Une inflammation de l’enthèse puis de l’articulation
Les études de registre du psoriasis cutané montrent une progression vers le rhumatisme psoriasique d'environ 1,5% à 3% par an chez les sujets atteints de psoriasis, bien que les chiffres puissent être encore plus élevés lorsque ce psoriasis cutané est associé à d'autres facteurs (par exemple, une arthralgie) ou d’autres facteurs de risque.
Dans la « marche du psoriasis vers le rhumatisme psoriasique », il existe de bons éléments de preuve pour penser que le stade le plus précoce du rhumatisme, dans les modèles expérimentaux et chez l'homme, serait lié à une enthésite précoce, l'inflammation s'étendant ensuite à la synoviale.
Agir avant les destructions articulaires
Il est donc primordial de réduire ce taux d’apparition du rhumatisme psoriasique à un stade du psoriasis cutané où l’intervention est modérée et efficace, et avant l’apparition des lésions articulaires. Cette démarche n’est peut-être pas « rentable » avec une biothérapie pour tous les psoriasis cutanés mais, certains traitements de fond classique comme le méthotrexate sont peut-être efficaces et une biothérapie peut être envisagée chez les personnes atteintes de psoriasis cutané avec un risque plus élevé de progression vers une rhumatisme psoriasique.

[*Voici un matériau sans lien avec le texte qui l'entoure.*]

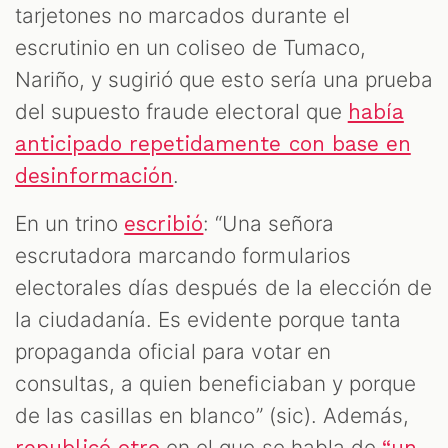
tarjetones no marcados durante el
escrutinio en un coliseo de Tumaco,
Nariño, y sugirió que esto sería una prueba
del supuesto fraude electoral que
había
anticipado repetidamente con base en
.
desinformación
M
En un trino
: “Una señora
escribió
escrutadora marcando formularios
electorales días después de la elección de
la ciudadanía. Es evidente porque tanta
propaganda oficial para votar en
consultas, a quien beneficiaban y porque
de las casillas en blanco” (sic). Además,
en el que se habla de
republicó otro
“un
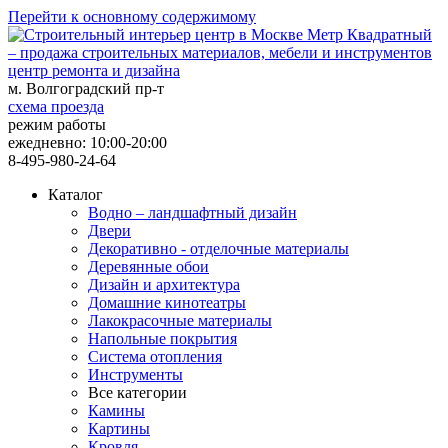
Перейти к основному содержимому
центр ремонта и дизайна
м. Волгоградский пр-т
схема проезда
режим работы
ежедневно: 10:00-20:00
8-495-980-24-64
Каталог
Водно – ландшафтный дизайн
Двери
Декоративно - отделочные материалы
Деревянные обои
Дизайн и архитектура
Домашние кинотеатры
Лакокрасочные материалы
Напольные покрытия
Система отопления
Инструменты
Все категории
Камины
Картины
Кровля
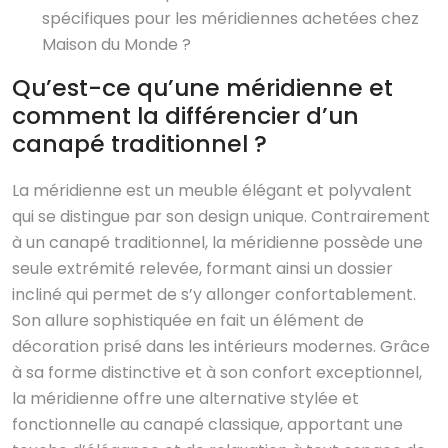
spécifiques pour les méridiennes achetées chez
Maison du Monde ?
Qu’est-ce qu’une méridienne et
comment la différencier d’un
canapé traditionnel ?
La méridienne est un meuble élégant et polyvalent
qui se distingue par son design unique. Contrairement
à un canapé traditionnel, la méridienne possède une
seule extrémité relevée, formant ainsi un dossier
incliné qui permet de s’y allonger confortablement.
Son allure sophistiquée en fait un élément de
décoration prisé dans les intérieurs modernes. Grâce
à sa forme distinctive et à son confort exceptionnel,
la méridienne offre une alternative stylée et
fonctionnelle au canapé classique, apportant une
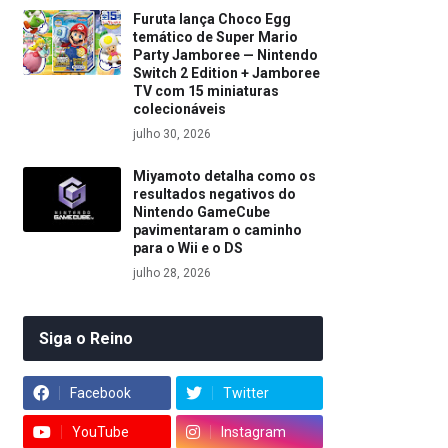
Furuta lança Choco Egg
temático de Super Mario
Party Jamboree — Nintendo
Switch 2 Edition + Jamboree
TV com 15 miniaturas
colecionáveis
julho 30, 2026
Miyamoto detalha como os
resultados negativos do
Nintendo GameCube
pavimentaram o caminho
para o Wii e o DS
julho 28, 2026
Siga o Reino
Facebook
Twitter
YouTube
Instagram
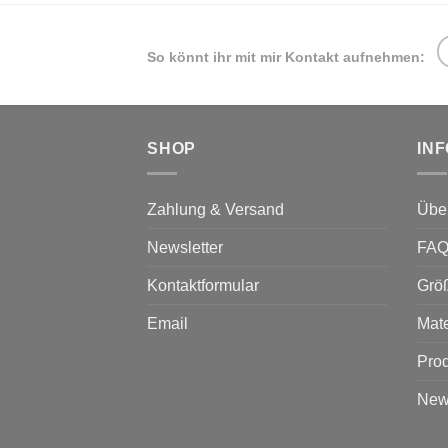
So könnt ihr mit mir Kontakt aufnehmen:
SHOP
IN
Zahlung & Versand
Übe
Newsletter
FA
Kontaktformular
Grö
Email
Mate
Prod
News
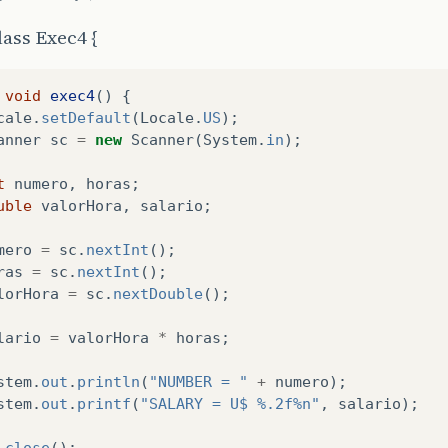
lass Exec4 {
void
exec4
()
{
cale
.
setDefault
(
Locale
.
US
);
anner
sc
=
new
Scanner
(
System
.
in
);
t
numero
,
horas
;
uble
valorHora
,
salario
;
mero
=
sc
.
nextInt
();
ras
=
sc
.
nextInt
();
lorHora
=
sc
.
nextDouble
();
lario
=
valorHora
*
horas
;
stem
.
out
.
println
(
"NUMBER = "
+
numero
);
stem
.
out
.
printf
(
"SALARY = U$ %.2f%n"
,
salario
);
.
close
();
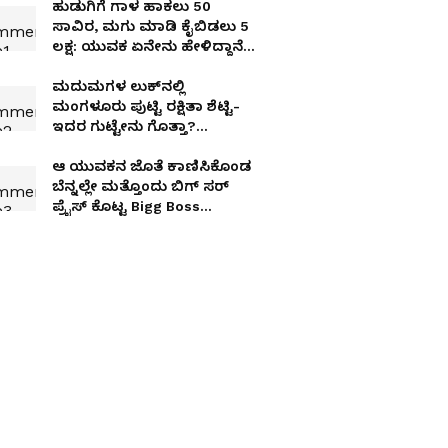
ಹುಡುಗಿಗೆ ಗಾಳ ಹಾಕಲು 50
ಸಾವಿರ, ಮಗು ಮಾಡಿ ಕೈಬಿಡಲು 5
ಲಕ್ಷ: ಯುವಕ ಏನೇನು ಹೇಳಿದ್ದಾನೆ
ಕೇಳಿ
ಮದುಮಗಳ ಲುಕ್​ನಲ್ಲಿ
ಮಂಗಳೂರು ಪುಟ್ಟಿ ರಕ್ಷಿತಾ ಶೆಟ್ಟಿ-
ಇದರ ಗುಟ್ಟೇನು ಗೊತ್ತಾ?
Something Special?
ಆ ಯುವಕನ ಜೊತೆ ಕಾಣಿಸಿಕೊಂಡ
ಬೆನ್ನಲ್ಲೇ ಮತ್ತೊಂದು ಬಿಗ್​ ಸರ್​
ಪ್ರೈಸ್​ ಕೊಟ್ಟ Bigg Boss
ಸ್ಪಂದನಾ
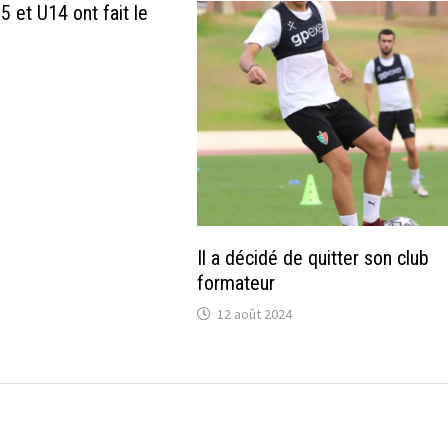
 et U14 ont fait le
Il a décidé de quitter son club
formateur
12 août 2024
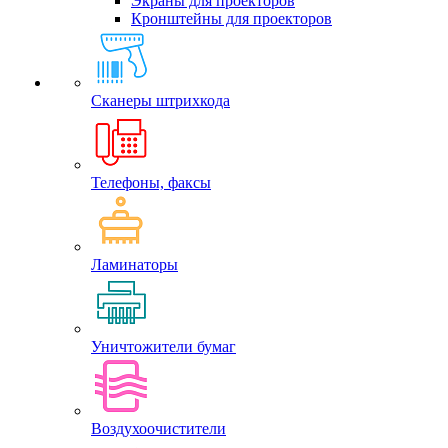
Экраны для проекторов
Кронштейны для проекторов
Сканеры штрихкода
Телефоны, факсы
Ламинаторы
Уничтожители бумаг
Воздухоочистители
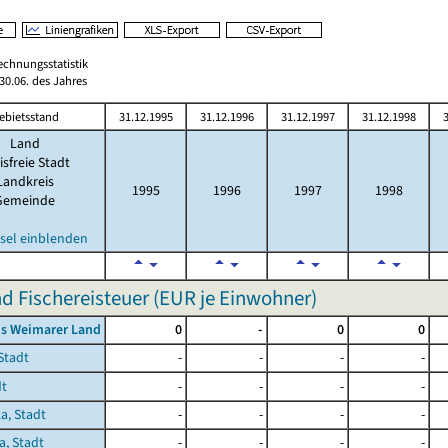
echnungsstatistik
0.06. des Jahres
ebietsstand
31.12.1995
31.12.1996
31.12.1997
31.12.1998
3
Land
isfreie Stadt
Landkreis
1995
1996
1997
1998
Gemeinde
sel einblenden
d Fischereisteuer (EUR je Einwohner)
is Weimarer Land
0
-
0
0
Stadt
-
-
-
-
dt
-
-
-
-
a, Stadt
-
-
-
-
a, Stadt
-
-
-
-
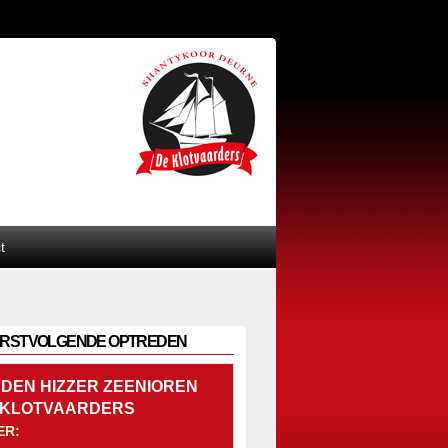
t
RSTVOLGENDE OPTREDEN
DEN HIZZER ZEENIOREN
 KLOTVAARDERS
ER:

Des facteurs tels que la gravité et l’extension du psoriasis cutané, une atteinte unguéale et des antécédents familiaux de rhumatisme psoriasique seraient des prédicteurs à long terme du développement du rhumatisme psoriasique, tandis que la présence d'arthralgies au cours d’un psoriasis cutané serait un prédicteur à court terme de rhumatisme psoriasique, et c’est vers ces population de malades à risque qu’il faut concentrer les efforts de recherche prospective.
En pratique
Une intervention thérapeutique précoce avec des biothérapies de type anti-TNF, anti-IL17 ou anti-IL23 peut retarder ou réduire le risque de développement du rhumatisme psoriasique chez les patients atteints d’un psoriasis en plaques modéré à sévère. Il n’est pas exclu que, dans une population spécifiquement à risque, cet effet ne puisse pas être mis en évidence avec des traitements de fond moins coûteux comme le méthotrexate.
Nous sommes peut-être entrés dans l’ère de la prévention du rhumatisme psoriasique. La validation et la compréhension de cette approche pour l'ensemble du spectre du rhumatisme psoriasique, y compris ses formes modérées, représentent donc un nouveau défi en dermatologie comme en rhumatologie d’après les signataires de l’éditorial.